The family invoked 11 U.S.C. § 105, which provides that a bankruptcy court “may issue any
order, process, or judgment that is necessary or appropriate to carry out the provisions of” the
Bankruptcy Code. It maintained that Miller's new suit was "related to" the specifically-released actions
and thus barred by the release in the plan.
The bankruptcy court agreed and enjoined Miller. He appealed, but the district court eventually
affirmed. That prompted the appeal to the Seventh Circuit, focusing on the
contention Miller could not be bound by the plan because he was not a
creditor or other formal party in the bankruptcy. Relying on In re Airadigm
Comm., Inc., 519 F.3d 640 (7th Cir. 2008), the Court of Appeals found
that § 105 provided the bankruptcy court with "residual authority" to
enter orders affecting third parties. Moreover, it said, this “'residual
authority”' was consistent with a bankruptcy court's “'traditionally broad'
equitable powers". Under those principles, it said, the bankruptcy court had
authority to release the claims against the family members. That being decided, the court sustained the
injunction without serious analysis of whether the injunction, as opposed to the release, was proper.
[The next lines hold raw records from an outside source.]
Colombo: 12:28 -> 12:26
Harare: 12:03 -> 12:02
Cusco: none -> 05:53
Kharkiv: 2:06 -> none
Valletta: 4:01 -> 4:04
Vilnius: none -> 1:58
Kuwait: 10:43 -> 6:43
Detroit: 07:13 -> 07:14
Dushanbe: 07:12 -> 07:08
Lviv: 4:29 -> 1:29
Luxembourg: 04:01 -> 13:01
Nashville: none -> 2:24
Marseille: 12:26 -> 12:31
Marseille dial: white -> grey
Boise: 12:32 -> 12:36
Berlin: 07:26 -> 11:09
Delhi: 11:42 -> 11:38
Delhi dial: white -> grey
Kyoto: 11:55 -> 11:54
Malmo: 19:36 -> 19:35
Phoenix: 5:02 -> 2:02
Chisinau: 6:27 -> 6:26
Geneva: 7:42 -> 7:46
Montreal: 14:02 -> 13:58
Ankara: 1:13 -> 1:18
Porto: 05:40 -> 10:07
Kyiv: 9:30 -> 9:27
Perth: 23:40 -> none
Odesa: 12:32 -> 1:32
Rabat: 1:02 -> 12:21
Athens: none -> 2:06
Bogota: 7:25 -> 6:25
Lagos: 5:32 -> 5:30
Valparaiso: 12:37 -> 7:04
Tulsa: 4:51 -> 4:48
Several points should be noted. First, Ingersoll ignores the principles that
“whatever equitable powers remain in the bankruptcy courts must and can only be
exercised within the confines of the Bankruptcy Code” and when there is an applicable
Code provision it controls (Norwest Bank v. Ahlers, 485 U.S. 197, 206 (1988)). 11
U.S.C. § 1123(b)(6) permits a bankruptcy court to include in a plan “any other provision
not inconsistent with the applicable provisions of” the Code. If the issue was propriety
of the plan provision, that and other provisions governing what is proper in a plan – not
§ 105 or general equitable principles – would seem to have been controlling.
Second, the court emphasized it was “not saying” that a plan “purporting to
release a claim like Miller's is always – or even normally – valid.” Such a release
cannot amount to "'blanket immunity' for all times, all transgressions, and all omissions", it said. Rather,
such a release provision must be "narrowly tailored and critical to the plan as a whole." The court found
those tests met in “the unique circumstances of this case”, although there was a dearth of analysis as to
why the releases of the non-debtor individuals were “critical” to the plan for the corporate debtors
(particularly since the plan had become one for liquidation).
Third, while Ingersoll teaches that the facts that the family members were nondebtors and that
Miller was not a creditor of the bankruptcy estate were not dispositive; it relies heavily on the fact
that Miller received notice and an opportunity to object to the plan.
Finally, the court found a "broader lesson" in the case: "Good advocacy does not exist in a vacuum, it
must be balanced with a willingness to compromise, to behave reasonably, and sometimes, to leave well
enough alone . . . . What started as a simple fee dispute ended as a multi-year, multi-court monster that,
as far as we can tell, benefited no one." A fair inference is that the court’s belief that the long-running
litigation should be put to an end was the real “equitable” consideration supporting the result.